Sunday, December 14, 2008

More on Moral Hazard

The UK government's attitude to moral hazard seems always to be
to feather bed the profligate at the expense of
the careful thus encouraging profligacy and deterring
prudence.

For example the government
created a pension contingency panel to assist in bailing
out bankrupt pension trusts but funds the panel from
the pension trusts which have been careful enough to maintain
sufficient cash to pay their pensioners.

Politicians invariably keep an eye on their own positions
and re appointment/election prospects so are apt to take
decisions based more on those than on what is right.

Church leaders who have no such potential for personal gain have
no such excuse. I suppose their resounding silence on the moral hazard
aspects of the nation/global financial crisis might be explainable
with reference to the fact that national/world financial regulation is more a
matter for Caesar's laws than God's but the same cannot be said
of such moral hazardous issues such as Catholic adoption agencies
being disenfranchised from the Catholic Church by
government imposed secular principles being given precedence over
Catholic ethos. Earlier generations of Catholics within the UK
died rather than accede to such government dictat.

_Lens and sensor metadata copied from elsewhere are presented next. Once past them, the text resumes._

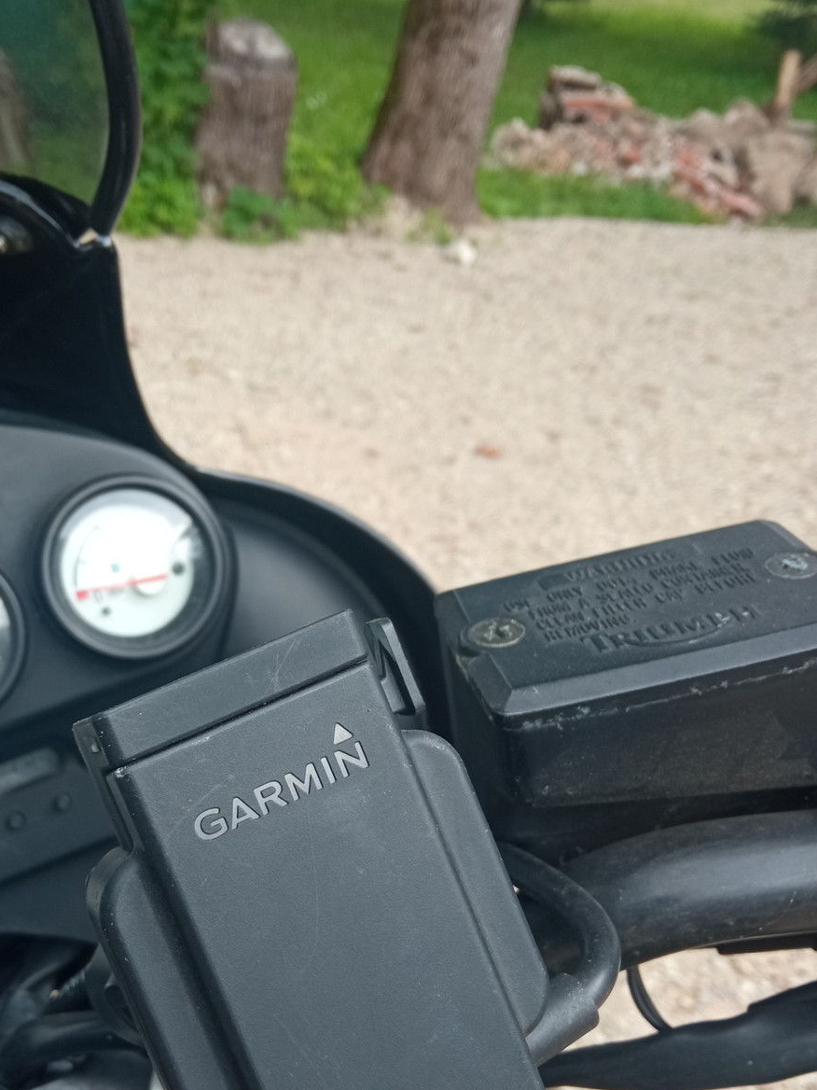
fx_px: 1164
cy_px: 693
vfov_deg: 49.6
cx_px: 280
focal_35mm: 37
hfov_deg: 38.3
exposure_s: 1/121
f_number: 2.2
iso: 112
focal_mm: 3.79
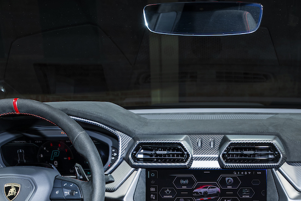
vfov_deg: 22.6
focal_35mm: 56
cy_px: 231
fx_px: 468
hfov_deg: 35.2
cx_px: 205
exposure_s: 1/200
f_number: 5
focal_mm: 24
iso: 320
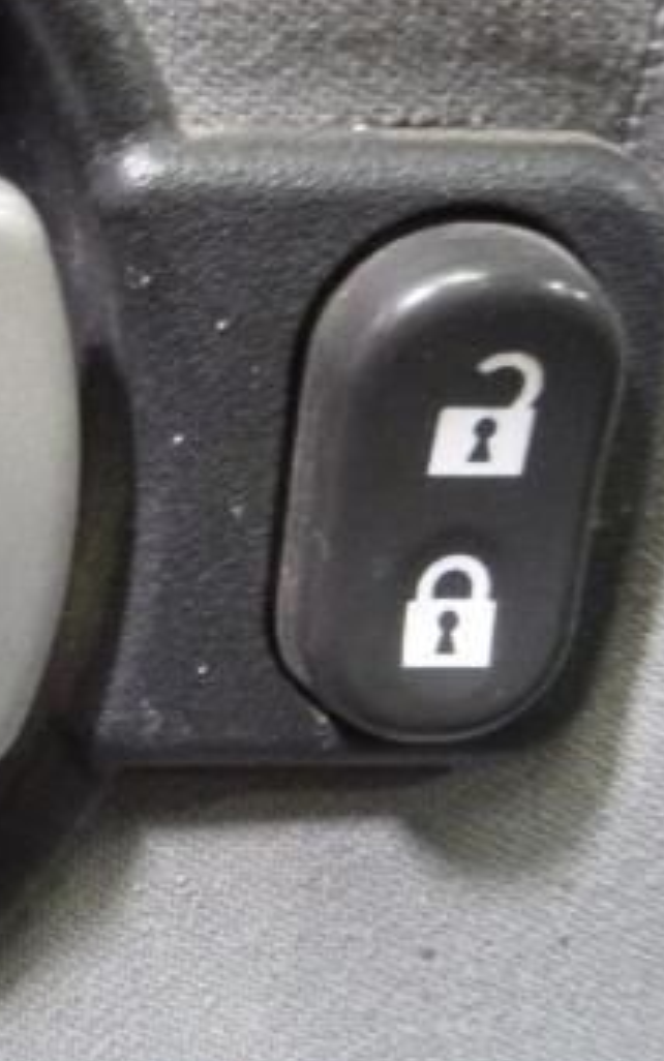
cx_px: -199
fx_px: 1794
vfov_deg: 32.9
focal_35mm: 62
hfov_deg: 19.4
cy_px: 599
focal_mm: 4.5
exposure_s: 1/8
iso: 800
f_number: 3.9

Where is the view of Catholic leaders in answer to the
points raised during the summer holidays that(courtesy BBC):

"Accord, a new coalition of secular and religious figures, wants the government to stop state-funded schools engaging in what they say is "discrimination".

It argues that all children should have equal access to good local schools and that segregating them on religious grounds harms community cohesion."

Secular government leaders in the UK seem weak on moral hazard issues
at the moment but this would not be so bad if the UK Catholic
leaders in England anyway demonstrated more strength and
a willingness to insist publically that Catholic institutions
must not have their religious ethos diminished by the secular state.